The asteroid sample collected by NASA’s OSIRIS-REx spacecraft just experienced its second touchdown in just two days.
The sample — a stash of dirt and gravel that the probe snagged from the asteroid Bennu in October 2020 — touched down within the Utah desert on Sunday (Sept. 24), thrilling mission team members and scientists around the globe.
However the asteroid sample stayed within the Beehive State for only a day before boarding a plane to its final destination, which it reached today (Sept. 25).
“Welcome to Houston, OSIRIS-REx! The asteroid sample arrived today in Texas where it can be curated and preserved by our team here at Johnson. The knowledge collected could help scientists around the globe investigate planetary formation, the origins of life and the way asteroids might impact Earth,” NASA’s Johnson Space Center (JSC), which relies in Houston, said today in a post on X (formerly Twitter).

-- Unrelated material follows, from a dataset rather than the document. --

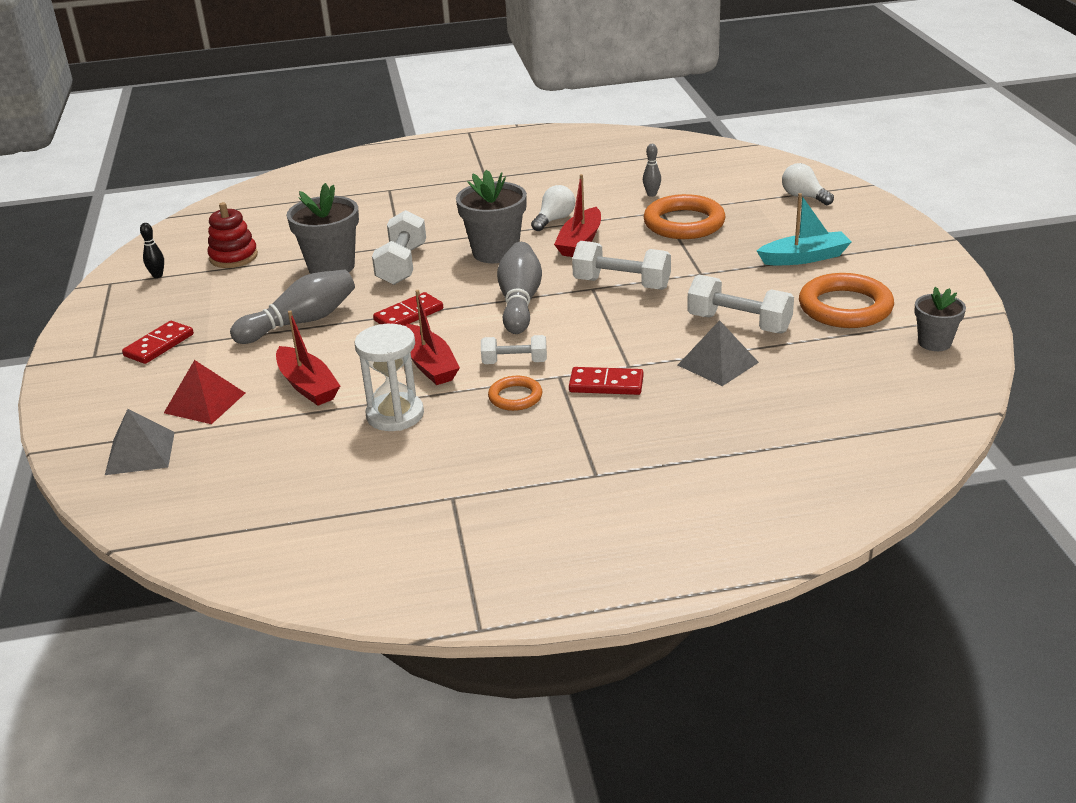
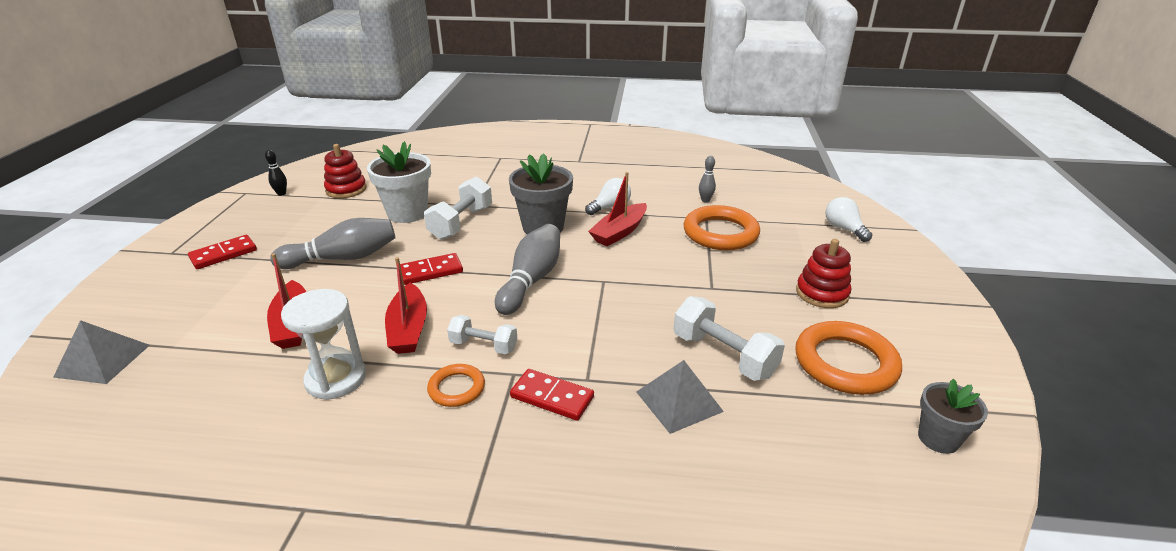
camera: 15 degrees right, 0 degrees up
red pyramid [164,360,245,424] -> none
grey flower pot [287,183,359,274] -> white flower pot [367,141,431,223]
white dumbbell [572,241,671,290] -> none
turquoise boat [757,193,851,265] -> red stacking toy [796,239,851,308]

Related: NASA’s OSIRIS-REx lands samples of asteroid Bennu to Earth after historic 4-billion-mile journey
OSIRIS-REx launched in September 2016 and arrived at Bennu, a 1,650-foot-wide (500 meters) near-Earth asteroid, in December 2018. The probe studied Bennu up close for 22 months, then swooped in to grab a sample — marking the very first time a NASA probe had managed to gather pieces of an asteroid in space.
That dive revealed Bennu’s surface to be surprisingly spongy; OSIRIS-REx sank far into the asteroid before backing away to safety.
OSIRIS-REx left Bennu in May 2021, starting a protracted journey back to Earth. At 6:42 a.m. EDT (1042 GMT) on Sunday, the probe released its sample capsule, which got here all the way down to Earth on the U.S. Department of Defense’s Utah Test and Training Range about 4 hours later — just as planned.
The Bennu sample will now make its approach to a newly built curation facility at JSC managed by the agency’s Astromaterials Research and Exploration Science division.
The OSIRIS-REx science team — which incorporates greater than 200 people based at 35 institutions around the globe — will then study the sample for about two years in an effort to satisfy the mission’s primary science goals. Because the above JSC post noted, those goals include higher understanding how the solar system formed and evolved and the role carbon-rich asteroids like Bennu can have played in delivering life’s constructing blocks to Earth.
The science team could have access to about 25% of the Bennu material, which is believed to weigh about 8.8 ounces (250 grams). 4 percent of the sample will go to the Canadian Space Agency, which provided OSIRIS-REx’s laser altimeter instrument.
The Japan Aerospace Exploration Agency (JAXA) will get 0.5% of the fabric, as a part of a take care of NASA that features collaboration between OSIRIS-REx and JAXA’s Hayabusa2 mission, which returned a small sample of the asteroid Ryugu to Earth in December 2020.
The remaining 70% of the Bennu sample will remain at JSC “for study by scientists not yet born, using technologies not yet invented, to reply fundamental questions on the solar system,” in keeping with NASA’s OSIRIS-REx sample-return press kit.